The last week of September and the first week of October were marked by particular ambiguity as both sides ardently claimed to have succeeded in gaining the upper hand. However, the dynamic changed significantly on the 9th of October when both the Azerbaijani and Armenian Foreign Minister were invited to Moscow. There, they each agreed to a humanitarian ceasefire and promised to exchange the bodies of fallen soldiers beginning on October 10th. However, on the 11th of October between 2:00 and 3:00 am, Armenian Forces launched another missile attack on Azerbaijan’s second-largest city Ganja (the first occurred on the 5th of October). In the second attack, a missile struck a civilian residential building and resulted in the deaths of 10 people, more than 35 injured. Children were among both the fatalities and casualties. By targeting residential areas in the city of Ganja immediately following a ceasefire agreement, this military overture not only violated the Geneva Conventions but also upended over 30 years of negotiations presided over by the Minsk Co-Chair Group of the OSCE.
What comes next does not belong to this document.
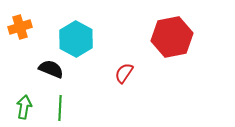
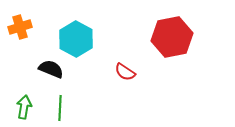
red semicircle: moved 1 px right, 1 px up; rotated 90 degrees counterclockwise
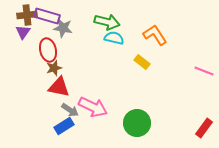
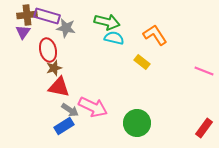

The city of Ganja lies in the West of Azerbaijan, just North of the contested Nagorno-Karabakh region. It is seen as an energy corridor from the Caspian Sea to global markets, and for this reason, bears a strong geostrategic value. On the heels of 3-decades of diplomatic stagnancy, the Armenian Prime Minister NikolPashinyan has made provocative remarks that steer away from rather than toward conflict resolution such as, “Karabakh is Armenia…full stop” (Eurasia.net, 2019). The deaths of Azerbaijani civilians in recent attacks appear to have had the greatest unifying effect on the Republic of Azerbaijan since its independence from the Soviet Union in 1991. The Azerbaijani demand to end Armenian occupation has even garnered the support of opposition leaders for Ilham Aliyev, the president of the Republic of Azerbaijan.

Global Implications

As Armenian-Azerbaijani tensions escalate, both Russia and Iran have offered to broker peace talks. Macron and Trump have also publicly advocated for a ceasefire, in spite of powerful Armenian lobbies residing in both states. Azerbaijan has indicated that it is not willing to wait another 30 years without action. The ceasefire, to Azerbaijan, is tantamount to the permanent withdrawal of Armenian troops from the Nagorno-Karabakh region. To Armenia, stepping away is associated with abandoning ethnic Armenians living in the Azerbaijani territory—in spite of the international resolutions demanding them to.

External actors have also played a complicating role. For example, while Moscow publicly advocates for a ceasefire, Russia maintains a military pact with Armenia to the extent that they have continued to send military equipment to Armenia… while simultaneously bearing otherwise good politico-economic ties with Azerbaijan. This, in turn, raises Russia-Turkey tensions. Erdoğan recently pledged his allegiance with Baku on the basis both of historic alliances and existing economic ones. This is not surprising given the historic animosity between Yerevan and Ankara as well as the fact that vital oil and gas pipelines run from Baku to Turkey. Global responses have been mixed. All foreign powers watching the violence escalate have kept a keen eye on the pipelines, but some surmise that –until oil and gas are impacted – those same powers are likely to try to dismiss the issue as an internal clash. Still, other world leaders to UN Secretary-General António Guterres have been calling for a true ceasefire.

The dispute presents a situation riddled with competing narratives, but one thing is certain: as military overtures bleed beyond the traditionally contested region and into civilian cities of Azerbaijan, the prospects of fruitful diplomatic relations between Azerbaijan and Armenia over the disputed region of Nagorno-Karabakh recede.